- _EXERCISE PROMPT_: Going through the data below, copy out each line where the word "KiCad" shows up.

Machine-readable electronics designs:

"""

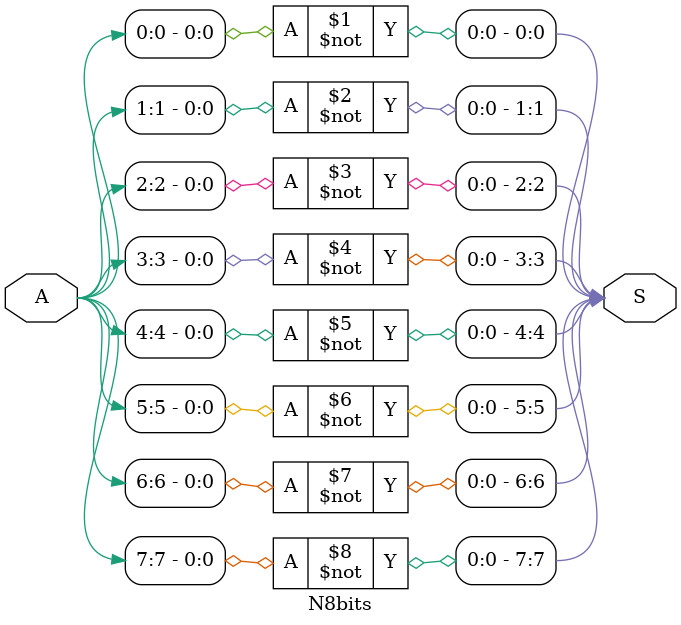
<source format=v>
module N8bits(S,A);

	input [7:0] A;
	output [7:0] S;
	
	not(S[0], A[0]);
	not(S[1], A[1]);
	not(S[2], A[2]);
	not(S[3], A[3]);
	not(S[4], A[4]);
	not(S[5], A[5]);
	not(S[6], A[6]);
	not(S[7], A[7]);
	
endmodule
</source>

"""
"""

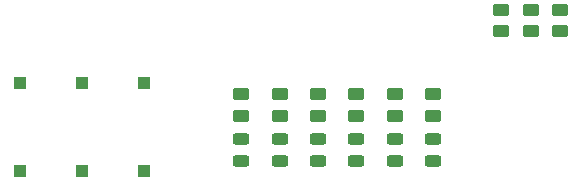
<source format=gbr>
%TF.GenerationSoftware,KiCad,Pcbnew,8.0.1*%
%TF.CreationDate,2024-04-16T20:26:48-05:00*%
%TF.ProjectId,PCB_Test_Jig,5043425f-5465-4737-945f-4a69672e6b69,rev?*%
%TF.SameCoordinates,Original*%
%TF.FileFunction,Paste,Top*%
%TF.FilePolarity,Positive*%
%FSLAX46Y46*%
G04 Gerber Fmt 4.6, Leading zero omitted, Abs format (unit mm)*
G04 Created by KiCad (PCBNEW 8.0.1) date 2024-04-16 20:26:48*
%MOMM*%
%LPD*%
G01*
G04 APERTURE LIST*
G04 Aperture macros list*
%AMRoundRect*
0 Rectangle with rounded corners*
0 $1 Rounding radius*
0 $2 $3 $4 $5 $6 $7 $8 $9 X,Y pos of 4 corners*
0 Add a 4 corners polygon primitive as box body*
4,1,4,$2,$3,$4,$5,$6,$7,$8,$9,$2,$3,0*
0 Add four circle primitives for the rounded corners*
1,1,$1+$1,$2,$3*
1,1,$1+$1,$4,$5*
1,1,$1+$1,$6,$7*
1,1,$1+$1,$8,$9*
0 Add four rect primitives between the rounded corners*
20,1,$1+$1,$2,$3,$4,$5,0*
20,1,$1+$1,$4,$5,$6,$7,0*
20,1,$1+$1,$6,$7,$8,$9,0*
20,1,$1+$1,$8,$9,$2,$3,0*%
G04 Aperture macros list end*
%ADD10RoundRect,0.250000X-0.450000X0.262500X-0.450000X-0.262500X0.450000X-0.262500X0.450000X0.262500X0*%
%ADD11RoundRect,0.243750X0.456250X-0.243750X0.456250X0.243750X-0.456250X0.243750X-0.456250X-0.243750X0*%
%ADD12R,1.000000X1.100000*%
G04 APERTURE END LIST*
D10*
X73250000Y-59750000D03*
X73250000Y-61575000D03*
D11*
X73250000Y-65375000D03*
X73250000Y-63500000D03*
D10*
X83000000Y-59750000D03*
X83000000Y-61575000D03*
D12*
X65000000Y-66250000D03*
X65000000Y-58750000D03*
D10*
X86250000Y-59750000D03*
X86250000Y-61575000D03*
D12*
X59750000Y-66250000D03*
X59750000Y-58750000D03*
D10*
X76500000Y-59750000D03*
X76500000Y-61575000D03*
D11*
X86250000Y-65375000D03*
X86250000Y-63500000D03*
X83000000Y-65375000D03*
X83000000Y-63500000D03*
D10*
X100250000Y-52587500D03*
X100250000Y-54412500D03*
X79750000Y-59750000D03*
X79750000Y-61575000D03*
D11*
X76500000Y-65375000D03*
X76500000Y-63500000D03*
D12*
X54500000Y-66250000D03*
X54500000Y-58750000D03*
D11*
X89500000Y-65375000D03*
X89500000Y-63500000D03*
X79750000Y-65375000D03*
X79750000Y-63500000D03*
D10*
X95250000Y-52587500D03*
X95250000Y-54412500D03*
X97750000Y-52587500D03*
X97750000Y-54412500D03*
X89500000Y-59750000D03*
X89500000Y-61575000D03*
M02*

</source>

"""

- _WRITTEN RESPONSE_:
%TF.GenerationSoftware,KiCad,Pcbnew,8.0.1*%
G04 Created by KiCad (PCBNEW 8.0.1) date 2024-04-16 20:26:48*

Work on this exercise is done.